My second ugly child is CCJ. This is kind of amusing, as I really haven’t lost money on CCJ this year. Cameco and related names rallied hard starting around February helping press my gains to 15% early on, and CCJ’s unceremonious relapse was one of the biggest contributors to those gains sliding back below 10% a month ago. CCJ stands at $19, 5-10% below my average cost per share.

CCJ’s problem is also bicausal. The market for uranium remains abysmal, and spot prices have plunged another 20% this year. That’s the pricing for when there are uranium trades at all. My smaller, half scaled position, UEC, made ZERO sales in the first quarter of this year. The market for uranium is near-totally dead. CCJ has largely fended off impact from this pricing issue through their long term supply agreements. However, that can only get you so far.

But CCJ has a second big problem, which is a very large (and growing) deferred (some may say dodged) tax liability to the Canadian government. The price tag is set to cross $1 billion shortly and will probably be almost three years worth of earnings when we’re set and done here. This is why CCJ’s stock is performing so much worse than its dumber, small peers this year.

And I am not at all concerned about CCJ. I’m electing to sit back and do nothing.
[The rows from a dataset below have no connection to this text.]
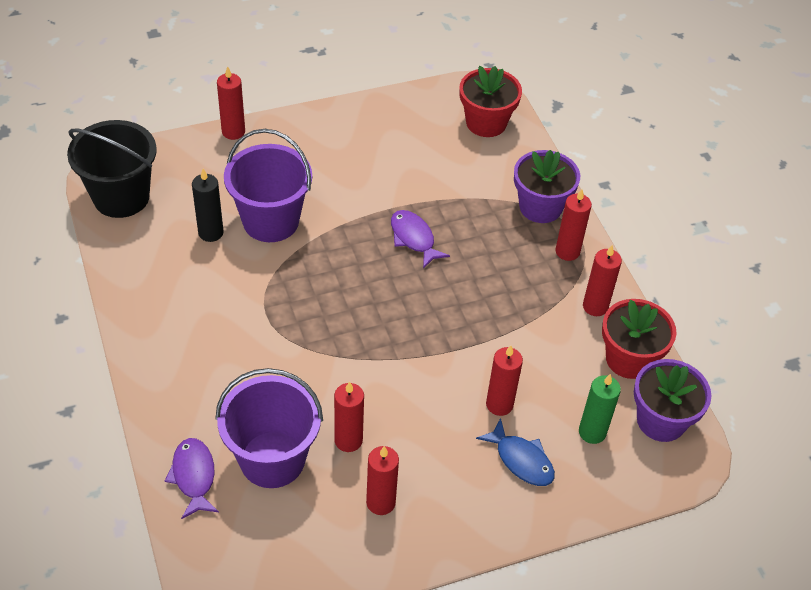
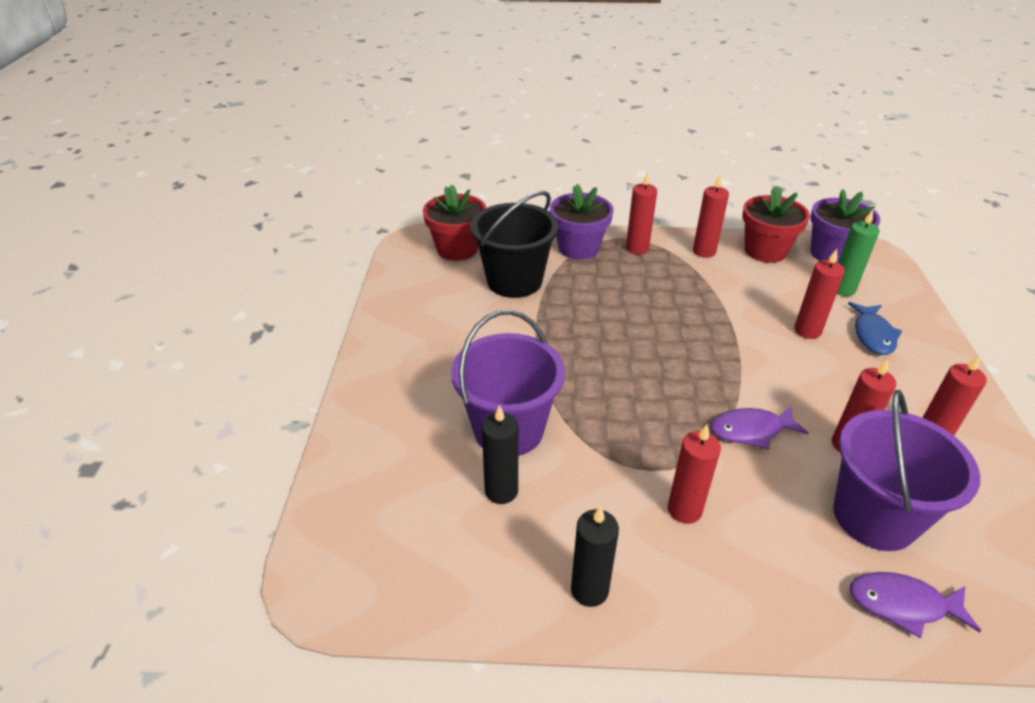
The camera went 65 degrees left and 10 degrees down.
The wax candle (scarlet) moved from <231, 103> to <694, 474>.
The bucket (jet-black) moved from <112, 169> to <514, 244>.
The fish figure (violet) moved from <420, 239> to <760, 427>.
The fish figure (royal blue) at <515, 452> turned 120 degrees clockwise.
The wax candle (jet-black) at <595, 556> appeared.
The tax bill is a non issue. Without question, Canadian corporate governance is much harsher than the US, and there will be consequences for CCJ. They will be made to pay up, and someone will probably get punished. However, even given the magnitude of the bill, it’s hard to see how this changes the stock dynamics.
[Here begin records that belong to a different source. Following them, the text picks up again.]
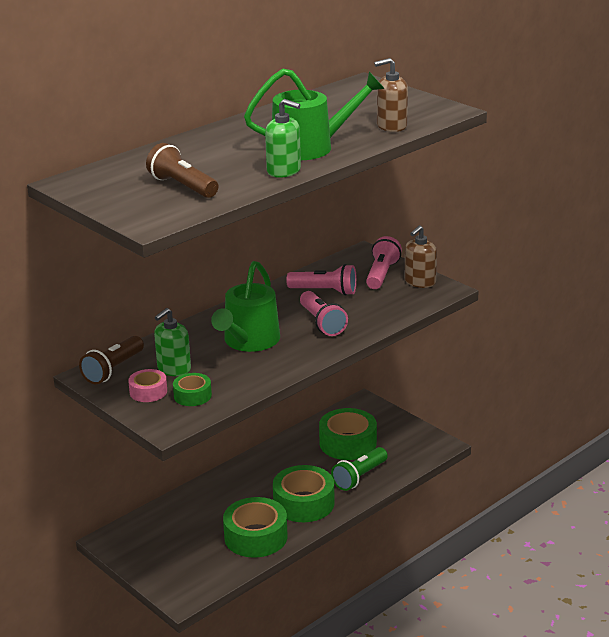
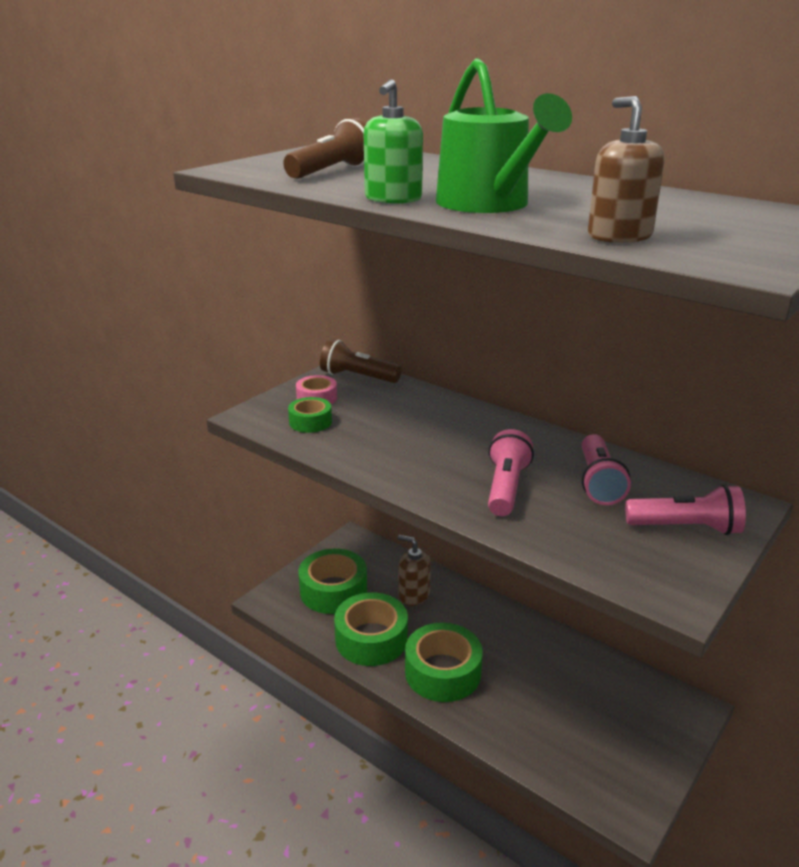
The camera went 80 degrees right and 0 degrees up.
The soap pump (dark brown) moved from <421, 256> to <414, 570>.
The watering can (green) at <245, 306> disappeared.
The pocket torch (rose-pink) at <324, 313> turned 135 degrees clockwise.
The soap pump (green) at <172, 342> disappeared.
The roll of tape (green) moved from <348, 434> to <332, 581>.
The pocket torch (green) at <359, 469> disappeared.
To put this into perspective, consider APC back when the oil well blew up. People freaked out at the billions of dollars they would owe in damages and bid the stock down an absurd amount. And then, it no longer mattered. The company made a full recovery in a hurry. As then, CCJ’s market prospects look bright on the horizon. They will be made to pay past owed taxes and that hit will sting, but it’s a one time issue and when you consider how stock multiples are priced into shares, the truth is CCJ’s larger problems (business) when worked through will more than totally swallow this blip on the radar. From the perspective of shareholders, at this point and at this price, CCJ’s only problem is the uranium market. The tax liability will be worked through and take care of itself shortly, if only the damn uranium market can recover.